We spraken uitgebreid met Schoens over haar eerste seizoen bij de elite, trainingen, het doel om als reserve mee te mogen naar de Spelen en uiteraard haar verwachtingen van zaterdag. De wedstrijd, die bekend staat om de vele heuvels en het daardoor zware parcours, schrikt Schoens niet af. ,,Het wordt ook al mijn derde keer”, verklaart ze. ,,Twee jaar terug was ik negentiende dacht ik (veertiende zelfs, red.) en had ik wel een slechte race.
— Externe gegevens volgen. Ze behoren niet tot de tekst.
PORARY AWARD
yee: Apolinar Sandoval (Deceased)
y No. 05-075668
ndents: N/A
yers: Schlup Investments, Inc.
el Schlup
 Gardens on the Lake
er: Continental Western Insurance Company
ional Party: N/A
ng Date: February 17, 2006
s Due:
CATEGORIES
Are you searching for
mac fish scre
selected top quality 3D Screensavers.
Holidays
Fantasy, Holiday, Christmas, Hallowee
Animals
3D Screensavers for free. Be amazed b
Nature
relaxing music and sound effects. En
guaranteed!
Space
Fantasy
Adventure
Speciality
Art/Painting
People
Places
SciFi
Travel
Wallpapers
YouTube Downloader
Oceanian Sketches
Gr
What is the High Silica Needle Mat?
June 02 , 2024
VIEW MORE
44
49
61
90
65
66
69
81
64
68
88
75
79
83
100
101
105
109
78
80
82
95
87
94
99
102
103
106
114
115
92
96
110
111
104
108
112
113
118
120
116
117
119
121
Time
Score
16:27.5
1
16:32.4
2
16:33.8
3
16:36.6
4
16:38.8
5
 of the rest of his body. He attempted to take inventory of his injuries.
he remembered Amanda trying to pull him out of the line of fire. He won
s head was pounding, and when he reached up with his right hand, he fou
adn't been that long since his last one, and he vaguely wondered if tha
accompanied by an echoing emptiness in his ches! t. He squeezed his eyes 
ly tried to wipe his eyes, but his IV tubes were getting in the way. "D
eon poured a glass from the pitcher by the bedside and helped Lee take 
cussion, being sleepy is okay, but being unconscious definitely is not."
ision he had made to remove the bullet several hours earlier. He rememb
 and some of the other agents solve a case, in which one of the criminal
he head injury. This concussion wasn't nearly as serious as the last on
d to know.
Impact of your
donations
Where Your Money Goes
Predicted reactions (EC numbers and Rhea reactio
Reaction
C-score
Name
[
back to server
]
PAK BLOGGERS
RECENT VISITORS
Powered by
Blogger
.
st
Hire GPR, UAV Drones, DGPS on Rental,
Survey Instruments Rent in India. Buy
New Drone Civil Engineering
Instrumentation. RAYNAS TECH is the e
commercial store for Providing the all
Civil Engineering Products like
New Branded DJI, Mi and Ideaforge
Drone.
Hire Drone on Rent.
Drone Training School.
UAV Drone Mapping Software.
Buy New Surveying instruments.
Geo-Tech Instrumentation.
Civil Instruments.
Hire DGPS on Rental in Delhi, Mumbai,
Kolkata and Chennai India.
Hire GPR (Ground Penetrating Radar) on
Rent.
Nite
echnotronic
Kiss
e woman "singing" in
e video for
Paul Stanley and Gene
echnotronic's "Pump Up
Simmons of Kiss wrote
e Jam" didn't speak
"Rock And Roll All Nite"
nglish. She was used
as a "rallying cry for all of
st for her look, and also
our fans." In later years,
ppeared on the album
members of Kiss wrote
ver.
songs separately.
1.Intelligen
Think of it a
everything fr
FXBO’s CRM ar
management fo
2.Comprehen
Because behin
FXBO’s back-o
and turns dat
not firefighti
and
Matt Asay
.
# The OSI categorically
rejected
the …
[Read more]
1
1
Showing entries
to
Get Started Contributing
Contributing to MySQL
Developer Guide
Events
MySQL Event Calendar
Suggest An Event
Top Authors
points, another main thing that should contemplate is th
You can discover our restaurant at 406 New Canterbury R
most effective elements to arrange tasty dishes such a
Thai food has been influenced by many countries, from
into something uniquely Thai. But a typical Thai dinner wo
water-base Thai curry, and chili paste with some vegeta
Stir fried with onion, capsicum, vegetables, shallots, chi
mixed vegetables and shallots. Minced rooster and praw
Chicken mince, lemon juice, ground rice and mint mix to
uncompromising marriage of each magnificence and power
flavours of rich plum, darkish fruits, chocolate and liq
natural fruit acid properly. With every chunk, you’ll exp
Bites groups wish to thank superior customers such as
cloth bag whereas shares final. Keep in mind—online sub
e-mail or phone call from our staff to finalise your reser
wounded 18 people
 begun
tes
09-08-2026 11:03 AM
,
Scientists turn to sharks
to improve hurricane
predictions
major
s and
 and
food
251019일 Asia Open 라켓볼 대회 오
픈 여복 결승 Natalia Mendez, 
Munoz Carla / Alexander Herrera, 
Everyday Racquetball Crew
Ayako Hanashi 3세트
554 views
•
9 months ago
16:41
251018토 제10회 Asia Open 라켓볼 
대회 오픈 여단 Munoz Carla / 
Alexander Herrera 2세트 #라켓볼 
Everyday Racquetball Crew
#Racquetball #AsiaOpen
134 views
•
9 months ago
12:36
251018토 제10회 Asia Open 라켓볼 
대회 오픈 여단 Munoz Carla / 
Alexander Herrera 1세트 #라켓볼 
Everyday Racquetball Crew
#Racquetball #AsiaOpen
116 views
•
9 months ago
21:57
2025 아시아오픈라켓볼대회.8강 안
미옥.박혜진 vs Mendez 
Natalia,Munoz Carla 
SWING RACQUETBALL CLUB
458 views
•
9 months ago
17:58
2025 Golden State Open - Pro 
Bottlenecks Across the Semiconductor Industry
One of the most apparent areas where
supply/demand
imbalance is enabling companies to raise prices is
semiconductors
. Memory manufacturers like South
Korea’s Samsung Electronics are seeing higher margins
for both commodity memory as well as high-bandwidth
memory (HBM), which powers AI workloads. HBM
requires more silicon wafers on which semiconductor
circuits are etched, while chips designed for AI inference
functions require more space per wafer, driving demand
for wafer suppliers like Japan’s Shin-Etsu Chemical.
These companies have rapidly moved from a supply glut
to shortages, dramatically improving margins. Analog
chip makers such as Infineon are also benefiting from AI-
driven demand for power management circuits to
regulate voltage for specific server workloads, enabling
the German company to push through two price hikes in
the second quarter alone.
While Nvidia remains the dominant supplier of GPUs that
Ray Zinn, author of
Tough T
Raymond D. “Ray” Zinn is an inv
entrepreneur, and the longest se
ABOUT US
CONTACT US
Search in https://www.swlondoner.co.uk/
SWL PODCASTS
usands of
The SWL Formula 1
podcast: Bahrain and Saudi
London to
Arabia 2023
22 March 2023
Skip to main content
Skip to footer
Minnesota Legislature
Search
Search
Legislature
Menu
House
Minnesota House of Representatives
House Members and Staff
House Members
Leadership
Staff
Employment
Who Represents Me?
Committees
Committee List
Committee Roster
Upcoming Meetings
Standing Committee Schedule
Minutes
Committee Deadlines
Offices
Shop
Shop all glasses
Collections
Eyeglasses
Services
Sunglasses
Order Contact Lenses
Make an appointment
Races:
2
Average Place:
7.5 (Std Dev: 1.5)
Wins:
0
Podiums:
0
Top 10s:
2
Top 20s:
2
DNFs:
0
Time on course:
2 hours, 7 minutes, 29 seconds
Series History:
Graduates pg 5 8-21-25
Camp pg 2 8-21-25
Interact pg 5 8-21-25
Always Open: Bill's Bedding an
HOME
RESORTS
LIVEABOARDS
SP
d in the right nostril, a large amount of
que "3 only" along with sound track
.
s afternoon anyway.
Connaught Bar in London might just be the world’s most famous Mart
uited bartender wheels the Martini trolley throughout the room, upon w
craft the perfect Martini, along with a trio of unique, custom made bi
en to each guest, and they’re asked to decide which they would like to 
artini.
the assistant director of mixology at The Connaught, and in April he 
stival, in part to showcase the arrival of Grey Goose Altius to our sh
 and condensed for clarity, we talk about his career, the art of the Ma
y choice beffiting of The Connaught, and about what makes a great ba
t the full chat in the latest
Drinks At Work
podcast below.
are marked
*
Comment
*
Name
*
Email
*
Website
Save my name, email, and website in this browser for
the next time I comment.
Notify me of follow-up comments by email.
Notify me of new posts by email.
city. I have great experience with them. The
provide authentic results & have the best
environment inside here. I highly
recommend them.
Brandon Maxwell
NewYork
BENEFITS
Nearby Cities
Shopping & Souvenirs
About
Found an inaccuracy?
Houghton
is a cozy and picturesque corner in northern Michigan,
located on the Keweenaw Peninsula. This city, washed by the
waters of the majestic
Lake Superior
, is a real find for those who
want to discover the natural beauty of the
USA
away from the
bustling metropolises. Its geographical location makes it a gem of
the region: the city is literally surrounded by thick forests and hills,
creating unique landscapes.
Vorig jaar, in mijn laatste jaar als junior, werd ik iets van 21e. Maar toen zat ik nog in de euforie van het WK (Gold Coast waar Schoens negende werd, red.) dat ik daarvoor had gedaan. Toen deed ik hem als leuke afsluiter mee en was ik niet zo gefocust. Dat was geen succes.” Dat is dit jaar wel anders: ,,Nu ben ik wel goed voorbereid.”
In vorm
,,Mijn zwemmen is momenteel echt heel erg goed. Tenminste: dat had ik jaren geleden niet kunnen zeggen, ik ben er nu heel erg tevreden over.” Schoens verwacht dan ook in de kopgroep uit het water te komen: ,,Ik heb het veld gezien en er zijn geen hele sterke zwemmers, dus ik ga er vanuit bij de kop te zitten. Het fietsen daarna is zo zwaar met de beklimmingen. Ik hoop dat ik daar met de kopgroep mee kan fietsen. Dan is het zaak er druk op te houden zodat de goede lopers er niet bij kunnen komen. Maar het is natuurlijk ook de kunst om je niet helemaal naar de kloten te rijden en na één kilometer lopen stil te staan.” Dat maakt de tactiek zaterdag net iets anders dan normaal: ,,Normaal ga ik er volle bak in, nu ook maar ik probeer het eerste stuk volle bak te doen en als het dan niet gegroepeerd is, moet ik gewoon slim rijden. Geen onnodige energie verspillen of 25 meter voor een groep demarreren. Dat ga je mij niet zien doen”, lacht Schoens.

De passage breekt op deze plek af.